Structural characterisation of a cysteine-rich conotoxin, sigma(σ)S-GVIIIA, extracted from the defensive venom of the marine cone snail Conus geographus.

The activity of the serotonin type 3 (5-HT3) receptor is associated with neurodegenerative, inflammatory and metabolic diseases, neuropsychiatric disorders, and cancer. Structural analysis of modulators of this receptor is likely to aid in future medicinal chemistry studies aimed at developing lead molecules targeting this receptor. Here we report the structure of a cone snail venom peptide that was purified from the crude venom of Conus geographus and shown to be an antagonist of the 5-HT3 receptor more than 25 years ago, sigma(σ)GVIIIA. This lag in structural characterisation studies is likely due to challenges in isolating the native peptide and difficulties in producing synthetic peptide due to the presence of ten cysteine residues involved in five disulfide bonds. Using NMR spectroscopy, we show that σS-GVIIIA adopts a growth factor cystine knot (GFCK) fold. This is the first example of a cone snail venom peptide experimentally determined to contain the GFCK structural motif, and the first example of a 5-HT3 receptor antagonist containing this motif. Our study also highlights complexities in the use of artificial intelligence-based structure prediction models. Peptide structure predictions using AlphaFold 3 were consistent with our NMR structure when the input sequence contained the well-conserved precursor sequence, but inconsistent when the precursor sequence was excluded. AI-based structure prediction of proteins is a rapidly advancing field, but this inconsistency emphasises the need for more experimental structural training data when novel structures are involved, as was the case here for a cysteine-rich peptide.

SUPPLIED INFORMATION
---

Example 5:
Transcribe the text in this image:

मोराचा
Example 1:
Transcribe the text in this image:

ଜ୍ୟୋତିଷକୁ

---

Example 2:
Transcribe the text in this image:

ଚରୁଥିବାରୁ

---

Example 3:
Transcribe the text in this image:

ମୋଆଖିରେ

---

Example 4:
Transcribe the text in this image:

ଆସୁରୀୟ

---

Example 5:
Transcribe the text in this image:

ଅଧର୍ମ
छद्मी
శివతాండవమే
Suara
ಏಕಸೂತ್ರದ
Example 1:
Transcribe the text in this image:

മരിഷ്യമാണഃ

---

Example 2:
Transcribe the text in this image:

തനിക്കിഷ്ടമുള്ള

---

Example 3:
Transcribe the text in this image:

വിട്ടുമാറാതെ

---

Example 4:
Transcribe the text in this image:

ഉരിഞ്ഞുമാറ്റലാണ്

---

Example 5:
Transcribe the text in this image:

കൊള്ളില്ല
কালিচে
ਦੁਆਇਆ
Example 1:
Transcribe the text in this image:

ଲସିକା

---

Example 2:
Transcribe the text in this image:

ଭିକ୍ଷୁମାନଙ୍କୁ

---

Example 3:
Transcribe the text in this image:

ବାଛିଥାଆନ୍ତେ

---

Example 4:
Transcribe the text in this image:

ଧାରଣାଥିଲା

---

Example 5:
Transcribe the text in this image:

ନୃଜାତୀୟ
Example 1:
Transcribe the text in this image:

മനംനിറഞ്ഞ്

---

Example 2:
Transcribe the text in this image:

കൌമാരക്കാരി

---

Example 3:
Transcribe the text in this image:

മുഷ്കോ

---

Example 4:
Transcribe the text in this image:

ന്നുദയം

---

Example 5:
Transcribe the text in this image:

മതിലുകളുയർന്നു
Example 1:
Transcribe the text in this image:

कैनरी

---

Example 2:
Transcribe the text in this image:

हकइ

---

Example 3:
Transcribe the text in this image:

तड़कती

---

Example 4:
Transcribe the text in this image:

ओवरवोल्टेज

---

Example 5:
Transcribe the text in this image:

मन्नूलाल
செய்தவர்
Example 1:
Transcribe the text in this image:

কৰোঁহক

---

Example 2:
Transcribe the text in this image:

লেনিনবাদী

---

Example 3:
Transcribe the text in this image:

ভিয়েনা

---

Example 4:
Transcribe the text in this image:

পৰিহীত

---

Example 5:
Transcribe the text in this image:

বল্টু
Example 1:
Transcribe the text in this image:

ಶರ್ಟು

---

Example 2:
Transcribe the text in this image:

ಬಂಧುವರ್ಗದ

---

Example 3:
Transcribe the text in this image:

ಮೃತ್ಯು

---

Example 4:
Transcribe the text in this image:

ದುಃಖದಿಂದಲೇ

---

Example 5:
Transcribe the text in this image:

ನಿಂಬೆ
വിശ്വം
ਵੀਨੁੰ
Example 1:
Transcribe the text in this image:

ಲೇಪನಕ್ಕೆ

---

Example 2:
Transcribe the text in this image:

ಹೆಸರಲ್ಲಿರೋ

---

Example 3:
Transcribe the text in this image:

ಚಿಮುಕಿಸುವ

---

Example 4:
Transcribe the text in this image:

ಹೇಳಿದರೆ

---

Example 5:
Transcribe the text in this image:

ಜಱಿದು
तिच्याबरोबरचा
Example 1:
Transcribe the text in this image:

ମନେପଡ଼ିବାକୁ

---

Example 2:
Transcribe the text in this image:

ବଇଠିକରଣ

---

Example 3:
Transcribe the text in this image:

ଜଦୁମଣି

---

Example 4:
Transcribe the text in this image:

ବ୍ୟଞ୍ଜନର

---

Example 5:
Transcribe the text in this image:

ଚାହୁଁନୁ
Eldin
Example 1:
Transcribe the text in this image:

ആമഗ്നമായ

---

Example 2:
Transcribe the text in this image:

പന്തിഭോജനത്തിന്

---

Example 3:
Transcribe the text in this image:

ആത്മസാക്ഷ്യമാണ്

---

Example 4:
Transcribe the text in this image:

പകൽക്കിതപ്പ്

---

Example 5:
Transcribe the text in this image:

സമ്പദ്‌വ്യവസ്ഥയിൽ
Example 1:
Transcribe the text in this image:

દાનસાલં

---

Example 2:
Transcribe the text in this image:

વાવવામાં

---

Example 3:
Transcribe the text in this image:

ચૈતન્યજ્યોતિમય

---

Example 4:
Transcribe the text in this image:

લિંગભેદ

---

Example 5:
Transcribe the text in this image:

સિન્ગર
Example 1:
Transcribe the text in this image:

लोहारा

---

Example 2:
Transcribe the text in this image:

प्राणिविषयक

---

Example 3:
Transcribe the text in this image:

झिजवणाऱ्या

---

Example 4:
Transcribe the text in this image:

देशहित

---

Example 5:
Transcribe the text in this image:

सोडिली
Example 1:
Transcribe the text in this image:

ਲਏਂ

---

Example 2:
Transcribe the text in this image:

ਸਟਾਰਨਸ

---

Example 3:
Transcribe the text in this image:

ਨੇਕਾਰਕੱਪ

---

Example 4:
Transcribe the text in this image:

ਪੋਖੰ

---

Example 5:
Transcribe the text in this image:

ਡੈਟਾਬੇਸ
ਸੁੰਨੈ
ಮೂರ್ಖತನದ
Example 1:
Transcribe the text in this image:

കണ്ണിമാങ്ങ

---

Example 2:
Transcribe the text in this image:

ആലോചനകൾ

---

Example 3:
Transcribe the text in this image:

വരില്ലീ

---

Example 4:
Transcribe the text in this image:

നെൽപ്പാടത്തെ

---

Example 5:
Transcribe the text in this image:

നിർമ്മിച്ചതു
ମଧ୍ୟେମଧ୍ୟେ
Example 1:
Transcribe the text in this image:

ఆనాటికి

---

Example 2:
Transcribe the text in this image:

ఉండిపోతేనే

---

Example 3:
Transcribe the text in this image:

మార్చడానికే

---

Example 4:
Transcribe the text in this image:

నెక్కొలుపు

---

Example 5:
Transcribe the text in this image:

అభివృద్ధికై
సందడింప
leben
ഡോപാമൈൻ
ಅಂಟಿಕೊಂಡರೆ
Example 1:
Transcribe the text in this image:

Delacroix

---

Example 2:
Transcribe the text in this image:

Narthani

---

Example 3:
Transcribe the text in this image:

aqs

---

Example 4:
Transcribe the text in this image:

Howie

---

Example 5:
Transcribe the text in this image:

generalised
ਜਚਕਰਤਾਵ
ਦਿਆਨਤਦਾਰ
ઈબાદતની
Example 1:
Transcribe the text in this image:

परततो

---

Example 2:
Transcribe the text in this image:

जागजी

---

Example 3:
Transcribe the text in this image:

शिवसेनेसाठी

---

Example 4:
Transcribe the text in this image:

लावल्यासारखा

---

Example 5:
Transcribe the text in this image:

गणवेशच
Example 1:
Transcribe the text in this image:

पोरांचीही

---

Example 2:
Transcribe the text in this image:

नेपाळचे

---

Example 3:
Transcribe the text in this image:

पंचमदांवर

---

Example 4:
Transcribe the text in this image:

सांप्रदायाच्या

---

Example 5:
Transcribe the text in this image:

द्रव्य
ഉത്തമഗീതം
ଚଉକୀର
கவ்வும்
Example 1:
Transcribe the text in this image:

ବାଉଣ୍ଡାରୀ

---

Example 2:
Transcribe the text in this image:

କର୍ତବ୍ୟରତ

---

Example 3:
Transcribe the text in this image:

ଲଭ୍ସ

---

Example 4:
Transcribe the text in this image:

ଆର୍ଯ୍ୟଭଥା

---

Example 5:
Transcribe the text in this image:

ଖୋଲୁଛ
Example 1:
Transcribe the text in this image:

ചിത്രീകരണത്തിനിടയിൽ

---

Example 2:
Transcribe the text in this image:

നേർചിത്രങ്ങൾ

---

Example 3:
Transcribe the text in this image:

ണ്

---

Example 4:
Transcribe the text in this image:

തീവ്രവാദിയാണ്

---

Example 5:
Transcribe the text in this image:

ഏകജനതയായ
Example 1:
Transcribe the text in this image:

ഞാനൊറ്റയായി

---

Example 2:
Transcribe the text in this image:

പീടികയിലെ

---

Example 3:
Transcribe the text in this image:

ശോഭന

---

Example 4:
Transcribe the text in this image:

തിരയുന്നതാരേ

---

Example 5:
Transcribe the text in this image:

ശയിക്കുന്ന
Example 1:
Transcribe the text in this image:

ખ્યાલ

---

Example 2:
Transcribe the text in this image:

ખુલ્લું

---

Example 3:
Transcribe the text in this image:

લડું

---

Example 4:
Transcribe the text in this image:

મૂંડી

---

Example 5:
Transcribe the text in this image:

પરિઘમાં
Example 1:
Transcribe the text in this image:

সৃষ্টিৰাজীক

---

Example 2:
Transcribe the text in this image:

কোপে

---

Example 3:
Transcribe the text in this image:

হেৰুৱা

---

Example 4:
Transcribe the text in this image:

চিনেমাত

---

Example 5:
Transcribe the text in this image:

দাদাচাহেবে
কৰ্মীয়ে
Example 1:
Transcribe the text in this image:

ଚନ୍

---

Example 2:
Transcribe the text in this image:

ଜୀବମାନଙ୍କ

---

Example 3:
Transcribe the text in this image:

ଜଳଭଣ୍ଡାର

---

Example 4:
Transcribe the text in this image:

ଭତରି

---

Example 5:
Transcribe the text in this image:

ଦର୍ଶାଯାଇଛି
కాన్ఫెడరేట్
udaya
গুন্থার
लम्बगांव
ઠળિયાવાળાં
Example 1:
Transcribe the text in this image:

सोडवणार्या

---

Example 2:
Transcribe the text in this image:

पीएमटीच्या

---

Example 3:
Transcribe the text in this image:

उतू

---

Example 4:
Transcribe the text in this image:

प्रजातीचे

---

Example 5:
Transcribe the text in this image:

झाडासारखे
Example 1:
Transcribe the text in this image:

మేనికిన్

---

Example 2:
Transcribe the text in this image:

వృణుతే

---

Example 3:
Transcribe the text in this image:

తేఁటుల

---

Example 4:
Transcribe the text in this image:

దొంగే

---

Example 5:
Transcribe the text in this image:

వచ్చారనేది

TASK DETAILS
Please retype the conotoxin abstract from "Structural characterisation of" to "snail Conus geographus." with every word and punctuation mark unchanged.

EXERCISE SOLUTION
Structural characterisation of a cysteine-rich conotoxin, sigma(σ)S-GVIIIA, extracted from the defensive venom of the marine cone snail Conus geographus.